Finlandiya’da derslerin işlenme sistemi biraz farklılık gösterir. Mesela bir dönem fizik alırsanız, diğer dönem kimya görürsünüz. Bir dönem biyoloji alırsanız, diğer dönem coğrafya alırsınız. Böylelikle öğrenciler bir anda çok fazla ders almamış olurlar. Onlara çok fazla yüklenmeden, konuyu sevdirerek öğretmeye çalışılır. Ödevler de çok zorlayıcı olmaz.
Bir diğer ilginç bilgi de öğretmenlere sadece ismiyle seslenmenizin garipsenmemesidir ve birçok öğrenci de böyle yapar. “Öğretmenim” diyen de vardır, “Arja” diyen de.
Teknolojinin ağırlığı da eğitimde hissedilir. İlkokulda dahi çocuklar bazı zamanlarda dizüstü veya tablet ile ödevlerini yaparlar. Ortaokula geçildiğinde dersler daha yoğun şekilde bilgisayarla ilerler. Çoğu okulda her öğrencinin şahsına ait bir bilgisayarı olur ve gerektiğinde evine de götürebilir.
Okullarda hedeflenen şey öğrencileri evlerinde gibi hissettirmektir. Bu yüzden ilkokullarda ve çoğu ortaokulda çorap ile veya öğrencilerin rahat bulduğu terlik gibi şeyler ile gezilir. Aynı şekilde okullarda rahat koltuklar, dinlenme ve oyun alanları mevcuttur. Okulların bahçeleri de genellikle tellerle veya duvarlarla çevrili olmaz, çünkü çocuğun orayı evi gibi görmesi ve severek gelmesi arzu edilir.

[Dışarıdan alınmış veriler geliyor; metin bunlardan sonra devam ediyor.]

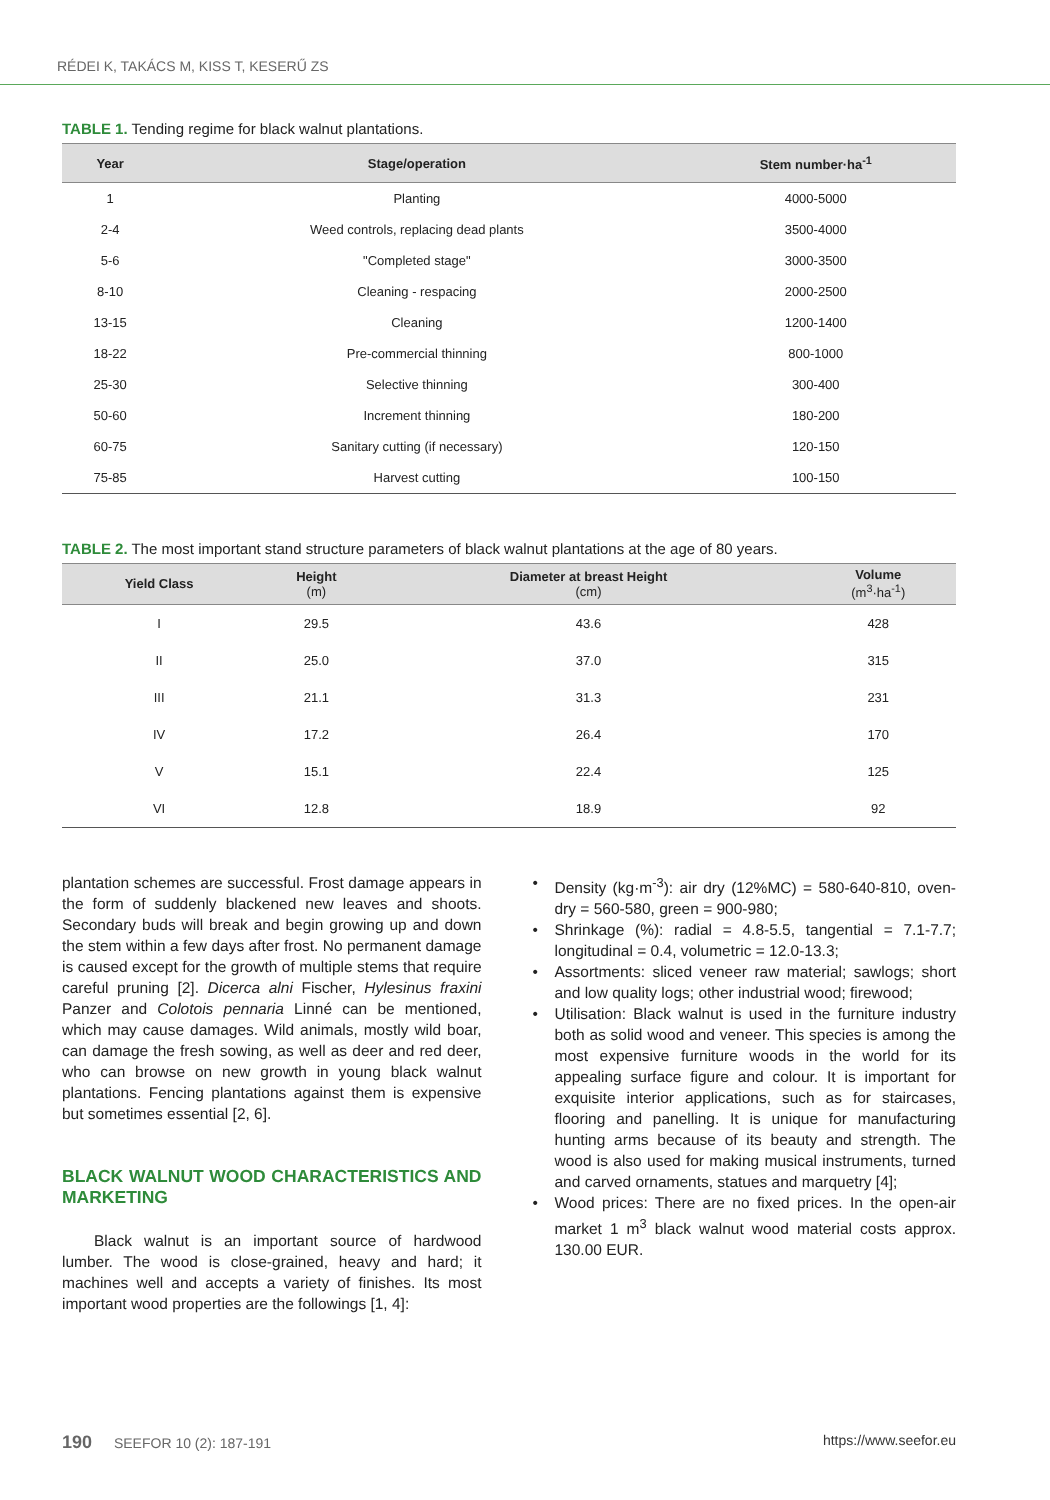RÉDEI K, TAKÁCS M, KISS T, KESERŰ ZS
TABLE 1. Tending regime for black walnut plantations.
| Year | Stage/operation | Stem number·ha<sup>-1</sup> |
| --- | --- | --- |
| 1 | Planting | 4000-5000 |
| 2-4 | Weed controls, replacing dead plants | 3500-4000 |
| 5-6 | "Completed stage" | 3000-3500 |
| 8-10 | Cleaning - respacing | 2000-2500 |
| 13-15 | Cleaning | 1200-1400 |
| 18-22 | Pre-commercial thinning | 800-1000 |
| 25-30 | Selective thinning | 300-400 |
| 50-60 | Increment thinning | 180-200 |
| 60-75 | Sanitary cutting (if necessary) | 120-150 |
| 75-85 | Harvest cutting | 100-150 |
TABLE 2. The most important stand structure parameters of black walnut plantations at the age of 80 years.
| Yield Class | Height (m) | Diameter at breast Height (cm) | Volume (m<sup>3</sup>·ha<sup>-1</sup>) |
| --- | --- | --- | --- |
| I | 29.5 | 43.6 | 428 |
| II | 25.0 | 37.0 | 315 |
| III | 21.1 | 31.3 | 231 |
| IV | 17.2 | 26.4 | 170 |
| V | 15.1 | 22.4 | 125 |
| VI | 12.8 | 18.9 | 92 |
plantation schemes are successful. Frost damage appears in the form of suddenly blackened new leaves and shoots. Secondary buds will break and begin growing up and down the stem within a few days after frost. No permanent damage is caused except for the growth of multiple stems that require careful pruning [2]. Dicerca alni Fischer, Hylesinus fraxini Panzer and Colotois pennaria Linné can be mentioned, which may cause damages. Wild animals, mostly wild boar, can damage the fresh sowing, as well as deer and red deer, who can browse on new growth in young black walnut plantations. Fencing plantations against them is expensive but sometimes essential [2, 6].
BLACK WALNUT WOOD CHARACTERISTICS AND MARKETING
Black walnut is an important source of hardwood lumber. The wood is close-grained, heavy and hard; it machines well and accepts a variety of finishes. Its most important wood properties are the followings [1, 4]:
• Density (kg·m<sup>-3</sup>): air dry (12%MC) = 580-640-810, oven-dry = 560-580, green = 900-980;
• Shrinkage (%): radial = 4.8-5.5, tangential = 7.1-7.7; longitudinal = 0.4, volumetric = 12.0-13.3;
• Assortments: sliced veneer raw material; sawlogs; short and low quality logs; other industrial wood; firewood;
• Utilisation: Black walnut is used in the furniture industry both as solid wood and veneer. This species is among the most expensive furniture woods in the world for its appealing surface figure and colour. It is important for exquisite interior applications, such as for staircases, flooring and panelling. It is unique for manufacturing hunting arms because of its beauty and strength. The wood is also used for making musical instru­ments, turned and carved ornaments, statues and marquetry [4];
• Wood prices: There are no fixed prices. In the open-air market 1 m<sup>3</sup> black walnut wood material costs approx. 130.00 EUR.
190 SEEFOR 10 (2): 187-191 https://www.seefor.eu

Çocukları hata yapmaktan korkmayacak bir şekilde, özgür ve açık düşünceli olarak yetiştirmeyi hedeflerler.
Muhterem Fethullah Gülen Hocaefendi’nin dikkat çektiği gibi, ilimden önce aşk gelir.[4] Onların öncelikleri de okulu, dersleri ve öğrenmeyi sevdirmektir. Efendimizin (sallallâhu aleyhi ve sellem) de Sünnet’ine uygun bir tarzda, şefkatle, sevgiyle ve hoşgörüyle eğitim verilir. Aslında Kâinatın Efendisi gibi yaşasak, O’nun Sünnet-i Seniyyesini hayatımıza geçirsek kim bilir daha ne kadar gelişecek, ne kadar iyileşeceğiz.

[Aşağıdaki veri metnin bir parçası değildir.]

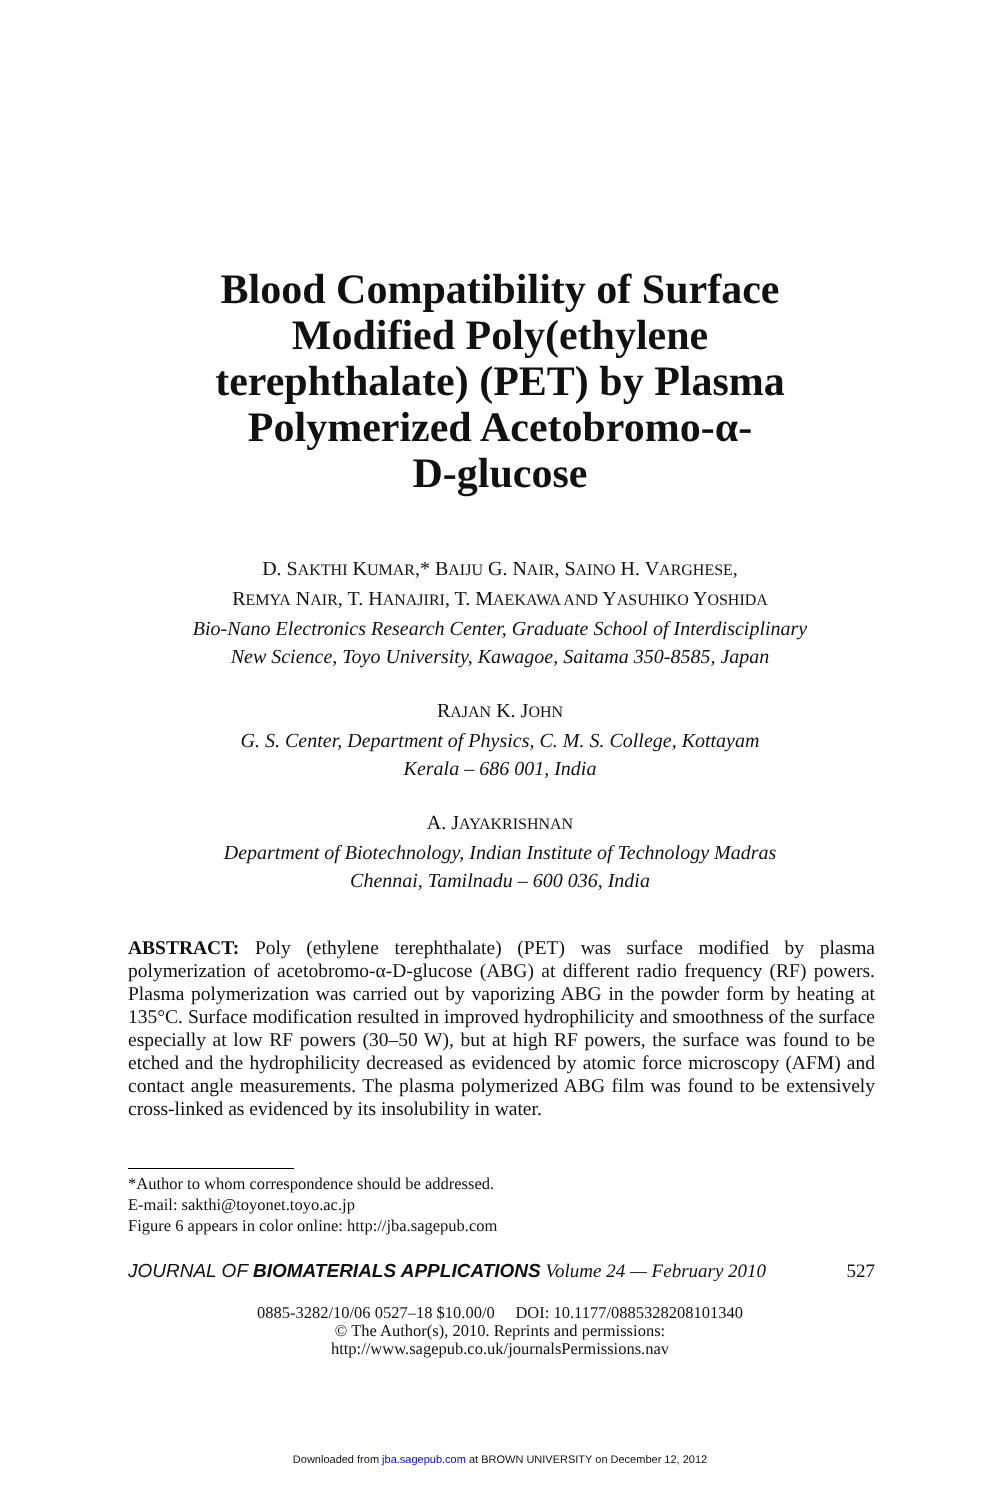Blood Compatibility of Surface
Modified Poly(ethylene
terephthalate) (PET) by Plasma
Polymerized Acetobromo-α-
D-glucose
D. SAKTHI KUMAR,* BAIJU G. NAIR, SAINO H. VARGHESE,
REMYA NAIR, T. HANAJIRI, T. MAEKAWA AND YASUHIKO YOSHIDA
Bio-Nano Electronics Research Center, Graduate School of Interdisciplinary
New Science, Toyo University, Kawagoe, Saitama 350-8585, Japan
RAJAN K. JOHN
G. S. Center, Department of Physics, C. M. S. College, Kottayam
Kerala – 686 001, India
A. JAYAKRISHNAN
Department of Biotechnology, Indian Institute of Technology Madras
Chennai, Tamilnadu – 600 036, India
ABSTRACT: Poly (ethylene terephthalate) (PET) was surface modified by plasma polymerization of acetobromo-α-D-glucose (ABG) at different radio frequency (RF) powers. Plasma polymerization was carried out by vaporizing ABG in the powder form by heating at 135°C. Surface modification resulted in improved hydrophilicity and smoothness of the surface especially at low RF powers (30–50 W), but at high RF powers, the surface was found to be etched and the hydrophilicity decreased as evidenced by atomic force microscopy (AFM) and contact angle measurements. The plasma polymerized ABG film was found to be extensively cross-linked as evidenced by its insolubility in water.
*Author to whom correspondence should be addressed.
E-mail: sakthi@toyonet.toyo.ac.jp
Figure 6 appears in color online: http://jba.sagepub.com
JOURNAL OF BIOMATERIALS APPLICATIONS Volume 24 — February 2010 527
0885-3282/10/06 0527–18 $10.00/0 DOI: 10.1177/0885328208101340
© The Author(s), 2010. Reprints and permissions:
http://www.sagepub.co.uk/journalsPermissions.nav
Downloaded from jba.sagepub.com at BROWN UNIVERSITY on December 12, 2012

[1] “Fin Eğitim Sistem”, www.infofinland.fi/tr/education/the-finnish-education-system#heading-a5cbbae0-dd08-4540-a248-a6920cdae6dc
[2] duunitori.fi/ammattiopas/opetusala/koulunkaynninohjaaja
[3] www.iltalehti.fi/uutiset/a/2016080822036514
[4] M. Fethullah Gülen, “Ruhumuzun Heykelini İkame Ederken”, Yeni Ümit, Ocak-Mart 1994, Cilt 3, Sayı 23.